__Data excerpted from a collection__
====================
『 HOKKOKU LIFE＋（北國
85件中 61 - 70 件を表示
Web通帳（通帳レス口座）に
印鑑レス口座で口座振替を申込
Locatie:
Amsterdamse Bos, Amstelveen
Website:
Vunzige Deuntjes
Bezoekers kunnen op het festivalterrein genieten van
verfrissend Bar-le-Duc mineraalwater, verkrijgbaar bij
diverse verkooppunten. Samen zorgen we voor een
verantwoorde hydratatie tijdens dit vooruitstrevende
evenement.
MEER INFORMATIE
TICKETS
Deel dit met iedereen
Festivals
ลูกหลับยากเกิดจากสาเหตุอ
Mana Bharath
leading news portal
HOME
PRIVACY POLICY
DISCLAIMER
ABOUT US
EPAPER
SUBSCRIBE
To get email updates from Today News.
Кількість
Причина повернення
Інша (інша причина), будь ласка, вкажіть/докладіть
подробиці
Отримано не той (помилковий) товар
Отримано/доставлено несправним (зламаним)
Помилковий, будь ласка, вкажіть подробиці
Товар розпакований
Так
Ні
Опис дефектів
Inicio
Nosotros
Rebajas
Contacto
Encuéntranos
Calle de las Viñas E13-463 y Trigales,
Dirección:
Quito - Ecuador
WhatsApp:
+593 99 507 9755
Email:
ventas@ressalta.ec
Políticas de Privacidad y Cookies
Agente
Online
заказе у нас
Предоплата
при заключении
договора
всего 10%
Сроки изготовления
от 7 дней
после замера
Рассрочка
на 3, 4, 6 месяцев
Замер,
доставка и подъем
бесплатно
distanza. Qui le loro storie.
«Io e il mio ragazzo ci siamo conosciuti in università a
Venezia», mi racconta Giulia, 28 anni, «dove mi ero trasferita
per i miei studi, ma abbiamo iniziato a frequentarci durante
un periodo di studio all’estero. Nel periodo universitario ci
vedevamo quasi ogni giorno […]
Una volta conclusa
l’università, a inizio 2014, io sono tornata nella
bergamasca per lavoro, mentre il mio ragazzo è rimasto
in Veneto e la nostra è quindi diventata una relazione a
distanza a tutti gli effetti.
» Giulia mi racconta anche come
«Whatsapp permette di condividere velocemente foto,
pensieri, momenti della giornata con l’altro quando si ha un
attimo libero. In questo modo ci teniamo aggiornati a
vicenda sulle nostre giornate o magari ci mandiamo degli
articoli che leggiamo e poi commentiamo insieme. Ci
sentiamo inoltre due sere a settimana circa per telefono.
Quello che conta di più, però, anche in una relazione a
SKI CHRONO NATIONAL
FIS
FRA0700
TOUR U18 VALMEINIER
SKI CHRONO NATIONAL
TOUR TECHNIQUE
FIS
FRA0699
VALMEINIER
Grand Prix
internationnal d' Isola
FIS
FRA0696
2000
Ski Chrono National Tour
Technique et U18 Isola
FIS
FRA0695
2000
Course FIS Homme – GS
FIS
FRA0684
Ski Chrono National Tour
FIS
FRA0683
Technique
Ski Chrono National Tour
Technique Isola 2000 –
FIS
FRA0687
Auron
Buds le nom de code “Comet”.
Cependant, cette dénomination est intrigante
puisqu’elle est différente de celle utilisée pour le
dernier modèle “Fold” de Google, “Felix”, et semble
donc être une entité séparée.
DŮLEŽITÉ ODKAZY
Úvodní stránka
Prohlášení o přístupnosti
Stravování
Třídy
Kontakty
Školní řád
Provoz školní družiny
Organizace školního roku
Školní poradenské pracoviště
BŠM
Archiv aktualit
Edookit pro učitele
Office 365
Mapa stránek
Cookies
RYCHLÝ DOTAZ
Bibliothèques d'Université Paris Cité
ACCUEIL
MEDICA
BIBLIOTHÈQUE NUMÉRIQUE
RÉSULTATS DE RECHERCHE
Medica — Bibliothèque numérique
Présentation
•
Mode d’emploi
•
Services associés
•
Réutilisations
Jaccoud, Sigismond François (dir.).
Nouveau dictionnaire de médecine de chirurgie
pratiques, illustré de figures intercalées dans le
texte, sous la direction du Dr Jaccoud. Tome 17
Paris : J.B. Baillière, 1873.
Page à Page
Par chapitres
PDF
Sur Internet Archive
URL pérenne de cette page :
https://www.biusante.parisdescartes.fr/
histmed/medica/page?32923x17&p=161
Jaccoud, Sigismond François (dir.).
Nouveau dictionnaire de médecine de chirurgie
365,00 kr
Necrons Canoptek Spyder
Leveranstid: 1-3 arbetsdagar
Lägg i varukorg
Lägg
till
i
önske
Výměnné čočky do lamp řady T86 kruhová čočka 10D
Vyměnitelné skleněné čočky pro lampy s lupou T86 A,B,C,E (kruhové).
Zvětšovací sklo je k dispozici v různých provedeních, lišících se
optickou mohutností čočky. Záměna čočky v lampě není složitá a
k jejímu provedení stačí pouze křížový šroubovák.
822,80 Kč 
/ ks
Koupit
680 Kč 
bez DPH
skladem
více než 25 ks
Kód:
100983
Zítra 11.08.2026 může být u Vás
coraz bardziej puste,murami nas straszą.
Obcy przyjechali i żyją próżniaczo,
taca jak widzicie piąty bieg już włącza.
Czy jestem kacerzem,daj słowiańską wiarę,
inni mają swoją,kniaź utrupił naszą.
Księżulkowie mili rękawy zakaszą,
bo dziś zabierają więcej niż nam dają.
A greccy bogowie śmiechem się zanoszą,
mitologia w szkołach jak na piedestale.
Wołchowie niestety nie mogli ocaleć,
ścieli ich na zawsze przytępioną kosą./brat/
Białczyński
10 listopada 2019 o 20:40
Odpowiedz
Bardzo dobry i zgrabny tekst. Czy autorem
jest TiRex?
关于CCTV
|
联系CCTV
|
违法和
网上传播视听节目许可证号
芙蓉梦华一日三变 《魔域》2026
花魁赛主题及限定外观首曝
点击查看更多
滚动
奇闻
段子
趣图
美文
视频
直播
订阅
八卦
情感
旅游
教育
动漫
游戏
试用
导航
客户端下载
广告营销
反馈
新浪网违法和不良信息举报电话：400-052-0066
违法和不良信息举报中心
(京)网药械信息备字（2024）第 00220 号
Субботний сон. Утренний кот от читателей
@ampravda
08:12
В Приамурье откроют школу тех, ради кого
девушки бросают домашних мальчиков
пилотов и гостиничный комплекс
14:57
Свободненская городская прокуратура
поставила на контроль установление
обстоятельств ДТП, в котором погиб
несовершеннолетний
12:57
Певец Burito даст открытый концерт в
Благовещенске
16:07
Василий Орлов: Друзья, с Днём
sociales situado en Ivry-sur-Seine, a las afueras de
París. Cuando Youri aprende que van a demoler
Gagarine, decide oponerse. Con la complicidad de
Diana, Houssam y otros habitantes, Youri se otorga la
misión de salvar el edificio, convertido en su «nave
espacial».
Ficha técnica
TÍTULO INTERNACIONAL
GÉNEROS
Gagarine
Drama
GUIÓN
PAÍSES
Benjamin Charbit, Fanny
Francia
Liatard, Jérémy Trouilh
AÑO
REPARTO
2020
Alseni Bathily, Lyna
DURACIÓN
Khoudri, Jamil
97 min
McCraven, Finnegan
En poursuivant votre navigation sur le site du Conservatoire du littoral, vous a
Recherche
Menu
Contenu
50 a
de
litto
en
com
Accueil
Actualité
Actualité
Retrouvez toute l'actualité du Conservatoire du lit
====================
__Work required__
Rewrite the data above with every "Gagarine" changed to "Gagarin" and nothing else altered.

__Task response__
『 HOKKOKU LIFE＋（北國
85件中 61 - 70 件を表示
Web通帳（通帳レス口座）に
印鑑レス口座で口座振替を申込
Locatie:
Amsterdamse Bos, Amstelveen
Website:
Vunzige Deuntjes
Bezoekers kunnen op het festivalterrein genieten van
verfrissend Bar-le-Duc mineraalwater, verkrijgbaar bij
diverse verkooppunten. Samen zorgen we voor een
verantwoorde hydratatie tijdens dit vooruitstrevende
evenement.
MEER INFORMATIE
TICKETS
Deel dit met iedereen
Festivals
ลูกหลับยากเกิดจากสาเหตุอ
Mana Bharath
leading news portal
HOME
PRIVACY POLICY
DISCLAIMER
ABOUT US
EPAPER
SUBSCRIBE
To get email updates from Today News.
Кількість
Причина повернення
Інша (інша причина), будь ласка, вкажіть/докладіть
подробиці
Отримано не той (помилковий) товар
Отримано/доставлено несправним (зламаним)
Помилковий, будь ласка, вкажіть подробиці
Товар розпакований
Так
Ні
Опис дефектів
Inicio
Nosotros
Rebajas
Contacto
Encuéntranos
Calle de las Viñas E13-463 y Trigales,
Dirección:
Quito - Ecuador
WhatsApp:
+593 99 507 9755
Email:
ventas@ressalta.ec
Políticas de Privacidad y Cookies
Agente
Online
заказе у нас
Предоплата
при заключении
договора
всего 10%
Сроки изготовления
от 7 дней
после замера
Рассрочка
на 3, 4, 6 месяцев
Замер,
доставка и подъем
бесплатно
distanza. Qui le loro storie.
«Io e il mio ragazzo ci siamo conosciuti in università a
Venezia», mi racconta Giulia, 28 anni, «dove mi ero trasferita
per i miei studi, ma abbiamo iniziato a frequentarci durante
un periodo di studio all’estero. Nel periodo universitario ci
vedevamo quasi ogni giorno […]
Una volta conclusa
l’università, a inizio 2014, io sono tornata nella
bergamasca per lavoro, mentre il mio ragazzo è rimasto
in Veneto e la nostra è quindi diventata una relazione a
distanza a tutti gli effetti.
» Giulia mi racconta anche come
«Whatsapp permette di condividere velocemente foto,
pensieri, momenti della giornata con l’altro quando si ha un
attimo libero. In questo modo ci teniamo aggiornati a
vicenda sulle nostre giornate o magari ci mandiamo degli
articoli che leggiamo e poi commentiamo insieme. Ci
sentiamo inoltre due sere a settimana circa per telefono.
Quello che conta di più, però, anche in una relazione a
SKI CHRONO NATIONAL
FIS
FRA0700
TOUR U18 VALMEINIER
SKI CHRONO NATIONAL
TOUR TECHNIQUE
FIS
FRA0699
VALMEINIER
Grand Prix
internationnal d' Isola
FIS
FRA0696
2000
Ski Chrono National Tour
Technique et U18 Isola
FIS
FRA0695
2000
Course FIS Homme – GS
FIS
FRA0684
Ski Chrono National Tour
FIS
FRA0683
Technique
Ski Chrono National Tour
Technique Isola 2000 –
FIS
FRA0687
Auron
Buds le nom de code “Comet”.
Cependant, cette dénomination est intrigante
puisqu’elle est différente de celle utilisée pour le
dernier modèle “Fold” de Google, “Felix”, et semble
donc être une entité séparée.
DŮLEŽITÉ ODKAZY
Úvodní stránka
Prohlášení o přístupnosti
Stravování
Třídy
Kontakty
Školní řád
Provoz školní družiny
Organizace školního roku
Školní poradenské pracoviště
BŠM
Archiv aktualit
Edookit pro učitele
Office 365
Mapa stránek
Cookies
RYCHLÝ DOTAZ
Bibliothèques d'Université Paris Cité
ACCUEIL
MEDICA
BIBLIOTHÈQUE NUMÉRIQUE
RÉSULTATS DE RECHERCHE
Medica — Bibliothèque numérique
Présentation
•
Mode d’emploi
•
Services associés
•
Réutilisations
Jaccoud, Sigismond François (dir.).
Nouveau dictionnaire de médecine de chirurgie
pratiques, illustré de figures intercalées dans le
texte, sous la direction du Dr Jaccoud. Tome 17
Paris : J.B. Baillière, 1873.
Page à Page
Par chapitres
PDF
Sur Internet Archive
URL pérenne de cette page :
https://www.biusante.parisdescartes.fr/
histmed/medica/page?32923x17&p=161
Jaccoud, Sigismond François (dir.).
Nouveau dictionnaire de médecine de chirurgie
365,00 kr
Necrons Canoptek Spyder
Leveranstid: 1-3 arbetsdagar
Lägg i varukorg
Lägg
till
i
önske
Výměnné čočky do lamp řady T86 kruhová čočka 10D
Vyměnitelné skleněné čočky pro lampy s lupou T86 A,B,C,E (kruhové).
Zvětšovací sklo je k dispozici v různých provedeních, lišících se
optickou mohutností čočky. Záměna čočky v lampě není složitá a
k jejímu provedení stačí pouze křížový šroubovák.
822,80 Kč 
/ ks
Koupit
680 Kč 
bez DPH
skladem
více než 25 ks
Kód:
100983
Zítra 11.08.2026 může být u Vás
coraz bardziej puste,murami nas straszą.
Obcy przyjechali i żyją próżniaczo,
taca jak widzicie piąty bieg już włącza.
Czy jestem kacerzem,daj słowiańską wiarę,
inni mają swoją,kniaź utrupił naszą.
Księżulkowie mili rękawy zakaszą,
bo dziś zabierają więcej niż nam dają.
A greccy bogowie śmiechem się zanoszą,
mitologia w szkołach jak na piedestale.
Wołchowie niestety nie mogli ocaleć,
ścieli ich na zawsze przytępioną kosą./brat/
Białczyński
10 listopada 2019 o 20:40
Odpowiedz
Bardzo dobry i zgrabny tekst. Czy autorem
jest TiRex?
关于CCTV
|
联系CCTV
|
违法和
网上传播视听节目许可证号
芙蓉梦华一日三变 《魔域》2026
花魁赛主题及限定外观首曝
点击查看更多
滚动
奇闻
段子
趣图
美文
视频
直播
订阅
八卦
情感
旅游
教育
动漫
游戏
试用
导航
客户端下载
广告营销
反馈
新浪网违法和不良信息举报电话：400-052-0066
违法和不良信息举报中心
(京)网药械信息备字（2024）第 00220 号
Субботний сон. Утренний кот от читателей
@ampravda
08:12
В Приамурье откроют школу тех, ради кого
девушки бросают домашних мальчиков
пилотов и гостиничный комплекс
14:57
Свободненская городская прокуратура
поставила на контроль установление
обстоятельств ДТП, в котором погиб
несовершеннолетний
12:57
Певец Burito даст открытый концерт в
Благовещенске
16:07
Василий Орлов: Друзья, с Днём
sociales situado en Ivry-sur-Seine, a las afueras de
París. Cuando Youri aprende que van a demoler
Gagarin, decide oponerse. Con la complicidad de
Diana, Houssam y otros habitantes, Youri se otorga la
misión de salvar el edificio, convertido en su «nave
espacial».
Ficha técnica
TÍTULO INTERNACIONAL
GÉNEROS
Gagarin
Drama
GUIÓN
PAÍSES
Benjamin Charbit, Fanny
Francia
Liatard, Jérémy Trouilh
AÑO
REPARTO
2020
Alseni Bathily, Lyna
DURACIÓN
Khoudri, Jamil
97 min
McCraven, Finnegan
En poursuivant votre navigation sur le site du Conservatoire du littoral, vous a
Recherche
Menu
Contenu
50 a
de
litto
en
com
Accueil
Actualité
Actualité
Retrouvez toute l'actualité du Conservatoire du lit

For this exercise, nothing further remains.